The litter box needs to be BIG. By big, I mean bigger than most, if not all, litter boxes
available at stores. The best litter boxes are clear, plastic rubber maid type boxes
measuring 30-36 inches long and 18-24 inches wide. Cut a hole on the side to make an
entrance, or cut a section to lower the rim so the cat can easily get in and out.
The depth of litter needs to be at least 3 inches.
The litter box needs to uncovered. Cats do not like covered boxes.
The litter box needs to be in a quiet location, where any dogs cannot get to, and that allows easy access for the cat. You can use baby gates mounted a little off the ground to let the cat get under but not the dog, or a hook and eye at the top of the door so the cat can squeeze through but the dog cannot. A cat needs to feel safe when it has to use the litter box, and this cannot happen if the dog has access to the same room.
The litter box needs to be scooped at least twice daily, every day. Cats are very clean animals, and just like you and I do not want to use a dirty bathroom. Think of going into a public restroom and the person who used it before you did not flush. You would leave quickly and find another, clean toilet. Cats react in the same way to a dirty litter box.
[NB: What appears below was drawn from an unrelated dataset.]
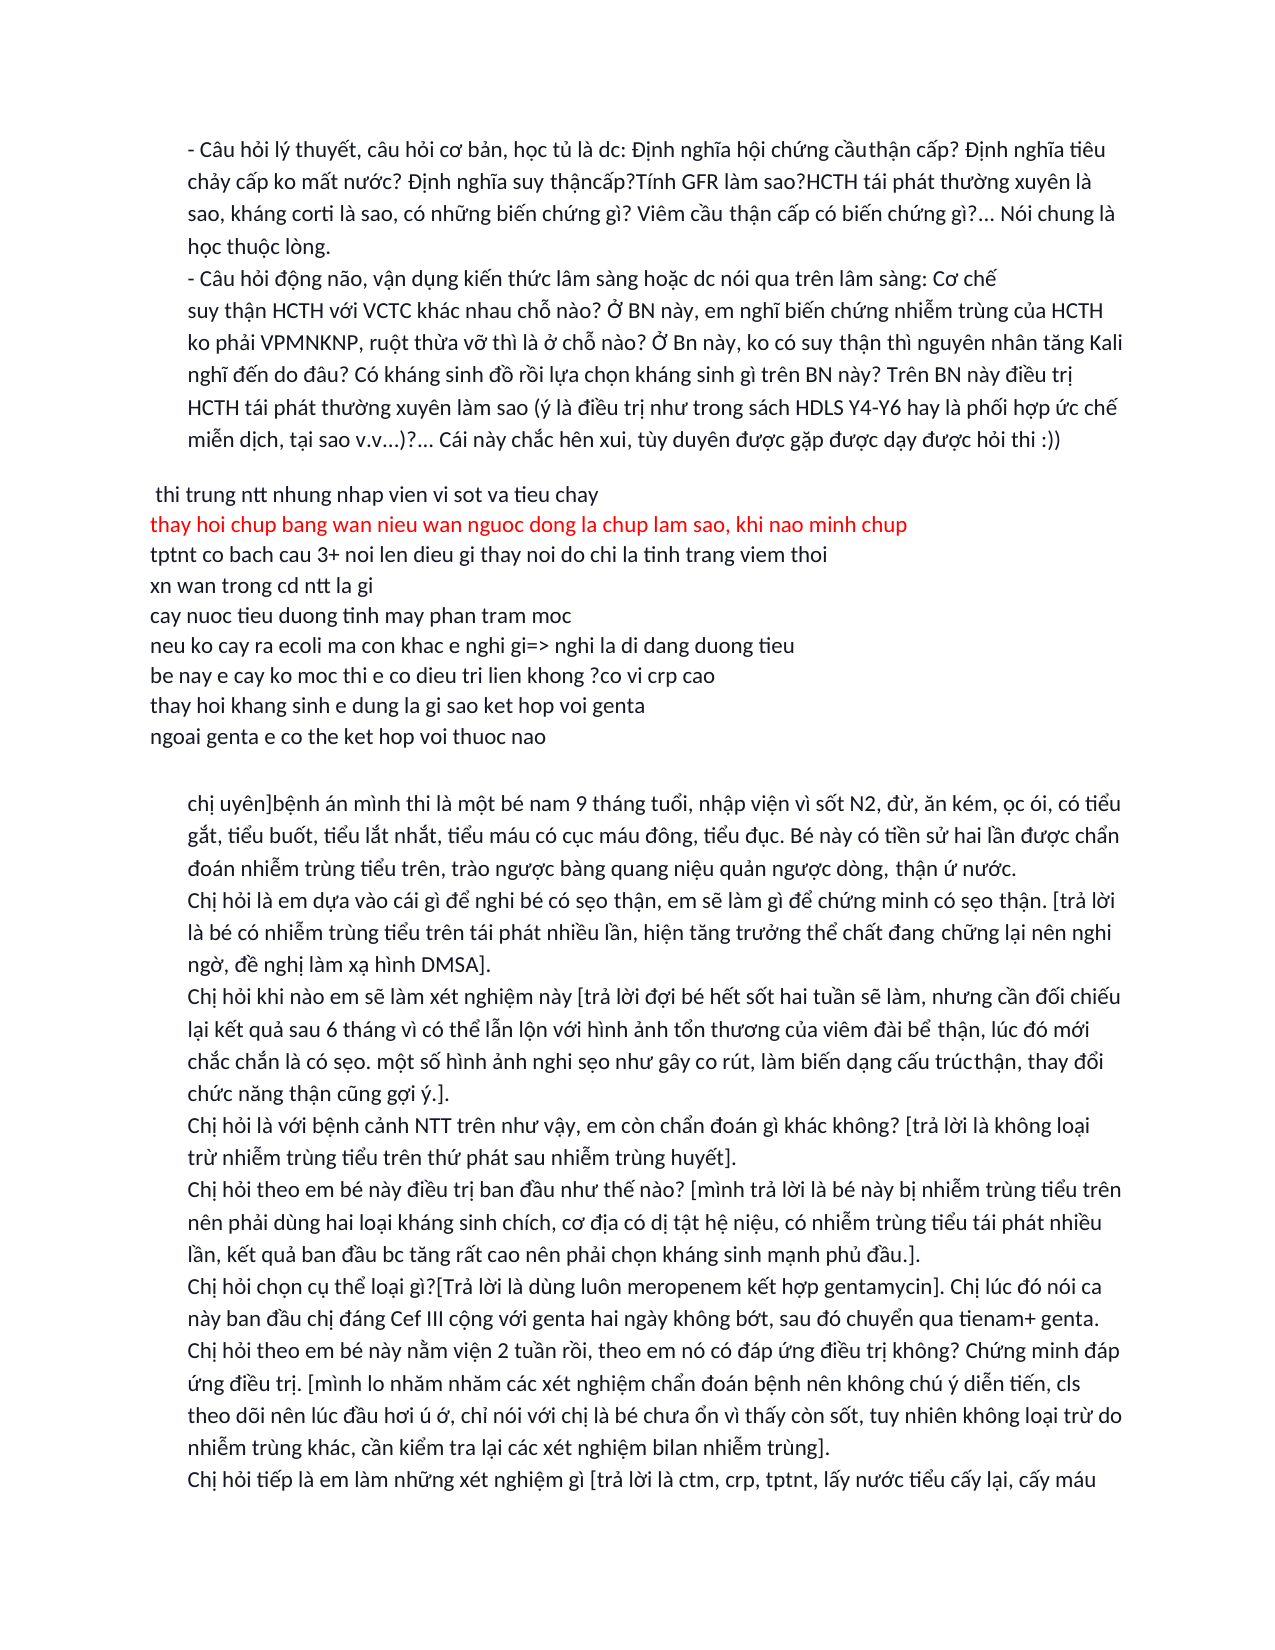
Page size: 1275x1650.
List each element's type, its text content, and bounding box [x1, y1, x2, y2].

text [187, 789, 1125, 1493]
text thi trung ntt nhung nhap vien vi sot va tieu chay thay hoi chup bang wan nieu wan nguoc dong la chup lam sao, khi nao minh chup tptnt co bach cau 3+ noi len dieu gi thay noi do chi la tinh trang viem thoi xn wan trong cd ntt la gi cay nuoc tieu duong tinh may phan tram moc neu ko cay ra ecoli ma con khac e nghi gi=> nghi la di dang duong tieu be nay e cay ko moc thi e co dieu tri lien khong ?co vi crp cao thay hoi khang sinh e dung la gi sao ket hop voi genta ngoai genta e co the ket hop voi thuoc nao [150, 478, 1125, 780]
text - Câu hỏi lý thuyết, câu hỏi cơ bản, học tủ là dc: Định nghĩa hội chứng cầuthận cấp? Định nghĩa tiêu chảy cấp ko mất nước? Định nghĩa suy thậncấp?Tính GFR làm sao?HCTH tái phát thường xuyên là sao, kháng corti là sao, có những biến chứng gì? Viêm cầu thận cấp có biến chứng gì?... Nói chung là học thuộc lòng. - Câu hỏi động não, vận dụng kiến thức lâm sàng hoặc dc nói qua trên lâm sàng: Cơ chế suy thận HCTH với VCTC khác nhau chỗ nào? Ở BN này, em nghĩ biến chứng nhiễm trùng của HCTH ko phải VPMNKNP, ruột thừa vỡ thì là ở chỗ nào? Ở Bn này, ko có suy thận thì nguyên nhân tăng Kali nghĩ đến do đâu? Có kháng sinh đồ rồi lựa chọn kháng sinh gì trên BN này? Trên BN này điều trị HCTH tái phát thường xuyên làm sao (ý là điều trị như trong sách HDLS Y4-Y6 hay là phối hợp ức chế miễn dịch, tại sao v.v...)?... Cái này chắc hên xui, tùy duyên được gặp được dạy được hỏi thi :)) [187, 103, 1125, 453]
If you have multiple cats, you need multiple litter boxes. The rule is you need a box for every cat, plus one. So, if you have 3 cats, you need 4 boxes. There comes a point where this is not practical, depending on the size of your home and how many cats you have, but in general try to stick to this rule.
The litter boxes should not be right next to one another, as one cat can very effectively block another cat from using both boxes if they are beside each other.
The litter boxes should not be beside food and water resources.